### Stored data:
>>>>>

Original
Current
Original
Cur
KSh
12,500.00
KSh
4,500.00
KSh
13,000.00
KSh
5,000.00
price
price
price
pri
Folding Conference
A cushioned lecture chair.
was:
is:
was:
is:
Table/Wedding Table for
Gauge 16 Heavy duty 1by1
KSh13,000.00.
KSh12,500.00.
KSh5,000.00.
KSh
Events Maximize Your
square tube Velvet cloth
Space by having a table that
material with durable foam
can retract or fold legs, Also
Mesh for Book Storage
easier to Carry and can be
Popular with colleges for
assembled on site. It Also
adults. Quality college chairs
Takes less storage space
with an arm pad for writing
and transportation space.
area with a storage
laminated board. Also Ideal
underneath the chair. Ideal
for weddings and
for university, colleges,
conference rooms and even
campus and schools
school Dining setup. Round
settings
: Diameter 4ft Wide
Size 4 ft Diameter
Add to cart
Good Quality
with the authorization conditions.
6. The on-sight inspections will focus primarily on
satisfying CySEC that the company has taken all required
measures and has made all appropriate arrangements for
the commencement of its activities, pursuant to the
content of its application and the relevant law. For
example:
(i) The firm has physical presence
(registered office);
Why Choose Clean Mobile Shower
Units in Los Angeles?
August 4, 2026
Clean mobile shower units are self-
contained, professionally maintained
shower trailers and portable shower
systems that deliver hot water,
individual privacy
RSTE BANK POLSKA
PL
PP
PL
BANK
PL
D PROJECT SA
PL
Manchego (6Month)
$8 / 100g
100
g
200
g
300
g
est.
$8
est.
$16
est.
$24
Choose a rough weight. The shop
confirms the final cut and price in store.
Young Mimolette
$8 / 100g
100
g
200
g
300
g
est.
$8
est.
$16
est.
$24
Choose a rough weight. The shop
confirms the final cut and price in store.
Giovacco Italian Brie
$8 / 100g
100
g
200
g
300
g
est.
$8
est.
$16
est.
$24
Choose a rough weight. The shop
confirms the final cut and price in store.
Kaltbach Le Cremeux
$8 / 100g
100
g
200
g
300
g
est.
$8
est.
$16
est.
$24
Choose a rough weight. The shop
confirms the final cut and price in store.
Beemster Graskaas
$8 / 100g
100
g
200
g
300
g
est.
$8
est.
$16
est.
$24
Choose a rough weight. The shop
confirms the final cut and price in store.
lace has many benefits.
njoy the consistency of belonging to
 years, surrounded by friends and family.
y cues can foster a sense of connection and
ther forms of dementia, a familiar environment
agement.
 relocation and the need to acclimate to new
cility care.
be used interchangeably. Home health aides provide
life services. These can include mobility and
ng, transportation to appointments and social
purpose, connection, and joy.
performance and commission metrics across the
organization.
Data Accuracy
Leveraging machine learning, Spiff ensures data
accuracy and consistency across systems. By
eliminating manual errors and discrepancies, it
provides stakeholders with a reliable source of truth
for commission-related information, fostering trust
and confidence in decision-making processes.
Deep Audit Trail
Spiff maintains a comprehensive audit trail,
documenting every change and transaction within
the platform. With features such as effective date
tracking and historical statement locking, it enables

<<<<<

### Problem to solve:
Whenever "connection" occurs in a line of the entries, copy that line.

### Reply to the task:
y cues can foster a sense of connection and
purpose, connection, and joy.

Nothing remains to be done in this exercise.